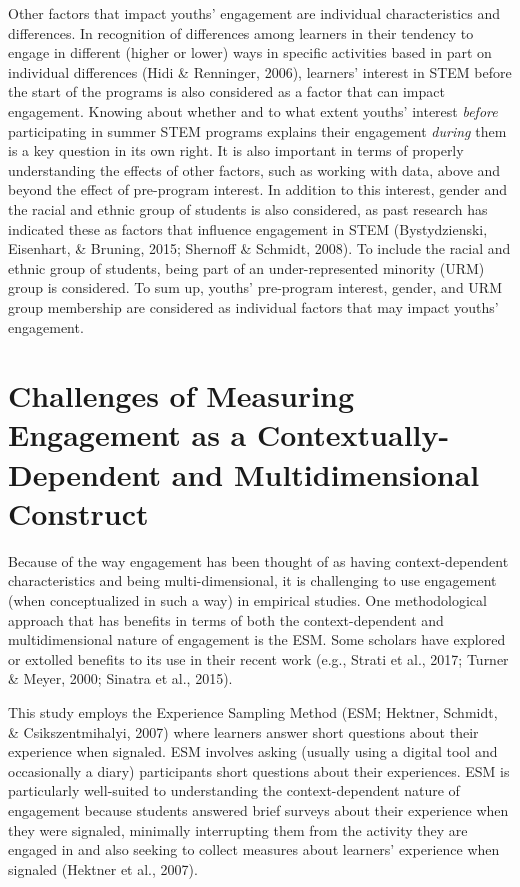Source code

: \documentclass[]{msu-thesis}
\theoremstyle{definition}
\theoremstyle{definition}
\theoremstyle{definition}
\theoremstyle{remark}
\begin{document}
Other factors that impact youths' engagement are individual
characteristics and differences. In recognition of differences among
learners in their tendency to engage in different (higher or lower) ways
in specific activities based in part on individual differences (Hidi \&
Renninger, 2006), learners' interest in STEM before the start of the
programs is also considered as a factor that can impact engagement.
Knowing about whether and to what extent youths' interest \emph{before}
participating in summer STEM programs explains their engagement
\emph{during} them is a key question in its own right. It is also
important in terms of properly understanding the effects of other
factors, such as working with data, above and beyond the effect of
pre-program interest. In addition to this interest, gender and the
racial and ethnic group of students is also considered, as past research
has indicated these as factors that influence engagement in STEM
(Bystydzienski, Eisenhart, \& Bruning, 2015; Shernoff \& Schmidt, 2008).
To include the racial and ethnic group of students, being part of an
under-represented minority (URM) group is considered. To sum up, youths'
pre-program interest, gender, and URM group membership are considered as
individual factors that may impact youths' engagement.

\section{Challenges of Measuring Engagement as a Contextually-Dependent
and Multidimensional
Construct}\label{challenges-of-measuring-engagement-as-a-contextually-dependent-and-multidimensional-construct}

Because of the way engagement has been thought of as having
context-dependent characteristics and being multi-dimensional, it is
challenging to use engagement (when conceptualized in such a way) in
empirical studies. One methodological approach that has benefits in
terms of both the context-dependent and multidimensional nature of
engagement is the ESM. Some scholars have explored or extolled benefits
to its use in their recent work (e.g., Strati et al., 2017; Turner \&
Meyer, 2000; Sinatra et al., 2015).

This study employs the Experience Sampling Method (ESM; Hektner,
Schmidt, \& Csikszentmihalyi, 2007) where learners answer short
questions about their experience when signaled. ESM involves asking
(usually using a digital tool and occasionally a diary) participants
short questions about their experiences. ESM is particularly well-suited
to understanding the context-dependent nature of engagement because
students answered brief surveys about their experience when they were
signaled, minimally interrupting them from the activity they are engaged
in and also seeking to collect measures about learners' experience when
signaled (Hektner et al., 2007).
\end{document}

* **WHAT TO WORK ON**: Would you please copy all lines in the data that contain the word "individual"?

* **RESULT**:
Other factors that impact youths' engagement are individual
in specific activities based in part on individual differences (Hidi \&
individual factors that may impact youths' engagement.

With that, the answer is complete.